(Saved entries)
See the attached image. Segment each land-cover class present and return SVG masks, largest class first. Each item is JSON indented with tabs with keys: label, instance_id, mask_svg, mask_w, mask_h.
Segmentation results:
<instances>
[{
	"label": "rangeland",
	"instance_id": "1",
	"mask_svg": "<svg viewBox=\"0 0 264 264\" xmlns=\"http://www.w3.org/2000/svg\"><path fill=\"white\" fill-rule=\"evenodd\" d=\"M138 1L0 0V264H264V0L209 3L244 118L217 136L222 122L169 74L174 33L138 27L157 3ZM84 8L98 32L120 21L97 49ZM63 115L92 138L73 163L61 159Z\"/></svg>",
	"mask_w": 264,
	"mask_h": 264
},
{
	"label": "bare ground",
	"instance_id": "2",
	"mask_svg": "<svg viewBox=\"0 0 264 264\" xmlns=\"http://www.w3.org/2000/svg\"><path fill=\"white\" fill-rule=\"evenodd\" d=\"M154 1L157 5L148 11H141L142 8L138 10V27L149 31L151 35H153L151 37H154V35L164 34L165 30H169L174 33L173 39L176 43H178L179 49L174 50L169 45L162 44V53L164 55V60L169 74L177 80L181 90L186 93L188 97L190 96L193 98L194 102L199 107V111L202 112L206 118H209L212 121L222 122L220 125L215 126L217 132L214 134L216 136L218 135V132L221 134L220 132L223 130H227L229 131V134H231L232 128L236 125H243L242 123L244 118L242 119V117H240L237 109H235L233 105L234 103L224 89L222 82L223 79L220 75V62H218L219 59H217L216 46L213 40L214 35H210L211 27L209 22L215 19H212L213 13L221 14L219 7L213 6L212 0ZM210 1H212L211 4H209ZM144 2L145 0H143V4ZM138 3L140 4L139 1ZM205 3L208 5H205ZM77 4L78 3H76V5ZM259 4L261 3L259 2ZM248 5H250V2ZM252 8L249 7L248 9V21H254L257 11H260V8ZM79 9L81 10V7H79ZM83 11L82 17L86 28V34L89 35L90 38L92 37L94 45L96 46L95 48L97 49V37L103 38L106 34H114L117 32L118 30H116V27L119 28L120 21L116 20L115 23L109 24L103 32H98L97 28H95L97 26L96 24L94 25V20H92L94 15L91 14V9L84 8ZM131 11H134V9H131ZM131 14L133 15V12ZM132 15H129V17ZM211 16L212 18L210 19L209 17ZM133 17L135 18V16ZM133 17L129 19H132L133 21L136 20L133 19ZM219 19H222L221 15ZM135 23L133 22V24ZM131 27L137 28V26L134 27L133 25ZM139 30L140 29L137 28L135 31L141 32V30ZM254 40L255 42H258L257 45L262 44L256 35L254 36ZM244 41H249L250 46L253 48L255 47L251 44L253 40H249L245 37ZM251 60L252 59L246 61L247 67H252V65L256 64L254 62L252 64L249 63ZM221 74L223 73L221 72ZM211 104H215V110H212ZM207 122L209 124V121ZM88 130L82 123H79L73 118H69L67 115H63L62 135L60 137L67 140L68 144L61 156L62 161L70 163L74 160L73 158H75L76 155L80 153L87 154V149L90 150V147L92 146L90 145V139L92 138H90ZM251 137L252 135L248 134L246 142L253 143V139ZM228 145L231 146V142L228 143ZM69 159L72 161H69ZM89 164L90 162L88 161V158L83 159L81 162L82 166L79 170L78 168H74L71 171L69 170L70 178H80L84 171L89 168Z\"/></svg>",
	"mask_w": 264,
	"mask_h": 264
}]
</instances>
--
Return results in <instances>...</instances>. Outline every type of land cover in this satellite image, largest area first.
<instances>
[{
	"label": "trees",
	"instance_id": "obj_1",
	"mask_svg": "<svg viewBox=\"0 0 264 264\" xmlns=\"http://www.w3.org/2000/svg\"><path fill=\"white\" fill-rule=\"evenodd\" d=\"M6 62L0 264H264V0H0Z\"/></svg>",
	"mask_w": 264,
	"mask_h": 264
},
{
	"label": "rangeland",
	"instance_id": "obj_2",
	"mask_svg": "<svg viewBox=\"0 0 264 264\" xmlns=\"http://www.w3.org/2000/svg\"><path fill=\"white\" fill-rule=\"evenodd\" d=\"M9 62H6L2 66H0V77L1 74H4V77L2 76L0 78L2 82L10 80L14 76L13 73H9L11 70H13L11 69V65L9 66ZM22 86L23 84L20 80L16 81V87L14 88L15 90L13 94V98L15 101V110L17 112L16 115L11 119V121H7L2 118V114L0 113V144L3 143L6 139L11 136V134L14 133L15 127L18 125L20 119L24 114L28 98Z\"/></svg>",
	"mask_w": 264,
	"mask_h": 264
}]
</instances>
...
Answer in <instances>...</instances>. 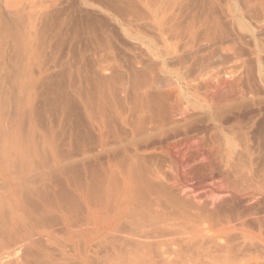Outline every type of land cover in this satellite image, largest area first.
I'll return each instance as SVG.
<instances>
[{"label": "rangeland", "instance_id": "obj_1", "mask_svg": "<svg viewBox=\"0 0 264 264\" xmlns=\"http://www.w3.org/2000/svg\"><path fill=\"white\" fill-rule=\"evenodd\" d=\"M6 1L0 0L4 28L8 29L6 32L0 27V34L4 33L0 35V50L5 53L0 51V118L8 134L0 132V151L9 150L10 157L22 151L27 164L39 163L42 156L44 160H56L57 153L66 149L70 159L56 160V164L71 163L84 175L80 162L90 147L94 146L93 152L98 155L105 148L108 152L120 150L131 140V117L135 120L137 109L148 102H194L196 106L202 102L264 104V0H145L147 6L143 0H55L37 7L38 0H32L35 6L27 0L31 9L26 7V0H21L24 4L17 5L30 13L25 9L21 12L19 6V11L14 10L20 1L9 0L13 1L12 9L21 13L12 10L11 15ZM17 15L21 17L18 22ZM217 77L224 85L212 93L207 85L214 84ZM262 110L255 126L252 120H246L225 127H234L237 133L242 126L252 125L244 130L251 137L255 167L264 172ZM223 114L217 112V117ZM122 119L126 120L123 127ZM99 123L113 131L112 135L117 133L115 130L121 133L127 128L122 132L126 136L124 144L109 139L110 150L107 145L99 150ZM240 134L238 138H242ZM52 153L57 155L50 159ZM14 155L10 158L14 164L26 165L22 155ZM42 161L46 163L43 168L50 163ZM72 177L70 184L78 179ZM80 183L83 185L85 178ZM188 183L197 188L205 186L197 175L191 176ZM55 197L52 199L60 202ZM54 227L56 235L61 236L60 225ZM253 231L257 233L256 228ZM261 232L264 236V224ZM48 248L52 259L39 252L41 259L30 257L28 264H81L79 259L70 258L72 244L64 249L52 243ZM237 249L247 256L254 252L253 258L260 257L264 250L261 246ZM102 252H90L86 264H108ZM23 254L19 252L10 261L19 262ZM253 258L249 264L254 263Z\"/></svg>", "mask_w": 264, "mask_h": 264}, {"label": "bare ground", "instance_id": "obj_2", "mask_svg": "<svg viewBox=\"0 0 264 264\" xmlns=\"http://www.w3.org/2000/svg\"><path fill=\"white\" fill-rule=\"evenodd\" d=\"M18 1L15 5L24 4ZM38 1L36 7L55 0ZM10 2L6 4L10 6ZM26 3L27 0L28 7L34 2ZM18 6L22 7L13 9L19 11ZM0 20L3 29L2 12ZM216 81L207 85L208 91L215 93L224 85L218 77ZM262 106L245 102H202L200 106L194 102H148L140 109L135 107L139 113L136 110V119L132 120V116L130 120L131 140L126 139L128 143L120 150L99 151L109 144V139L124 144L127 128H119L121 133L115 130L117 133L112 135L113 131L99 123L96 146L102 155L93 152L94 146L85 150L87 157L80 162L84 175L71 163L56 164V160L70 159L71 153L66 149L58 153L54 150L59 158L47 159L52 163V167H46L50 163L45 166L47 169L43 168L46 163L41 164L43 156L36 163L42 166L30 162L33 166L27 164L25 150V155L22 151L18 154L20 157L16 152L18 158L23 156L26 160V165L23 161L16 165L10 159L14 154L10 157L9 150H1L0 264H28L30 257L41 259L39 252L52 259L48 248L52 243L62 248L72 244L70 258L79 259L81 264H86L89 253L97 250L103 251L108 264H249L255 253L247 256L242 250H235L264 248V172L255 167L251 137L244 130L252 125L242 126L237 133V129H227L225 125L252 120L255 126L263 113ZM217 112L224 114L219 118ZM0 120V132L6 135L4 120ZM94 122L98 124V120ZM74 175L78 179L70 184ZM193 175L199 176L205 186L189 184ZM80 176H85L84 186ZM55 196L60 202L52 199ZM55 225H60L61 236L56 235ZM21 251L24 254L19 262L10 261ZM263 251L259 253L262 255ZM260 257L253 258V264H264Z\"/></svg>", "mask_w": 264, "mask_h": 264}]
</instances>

**Short task:** Which lines of the material above contain the string "each"? Return every one of them in full.

**Result:**
See the attached image. Segment each land-cover class present and return SVG masks, largest class first. Each item is JSON indented with tabs with keys: label, instance_id, mask_svg, mask_w, mask_h.
I'll return each instance as SVG.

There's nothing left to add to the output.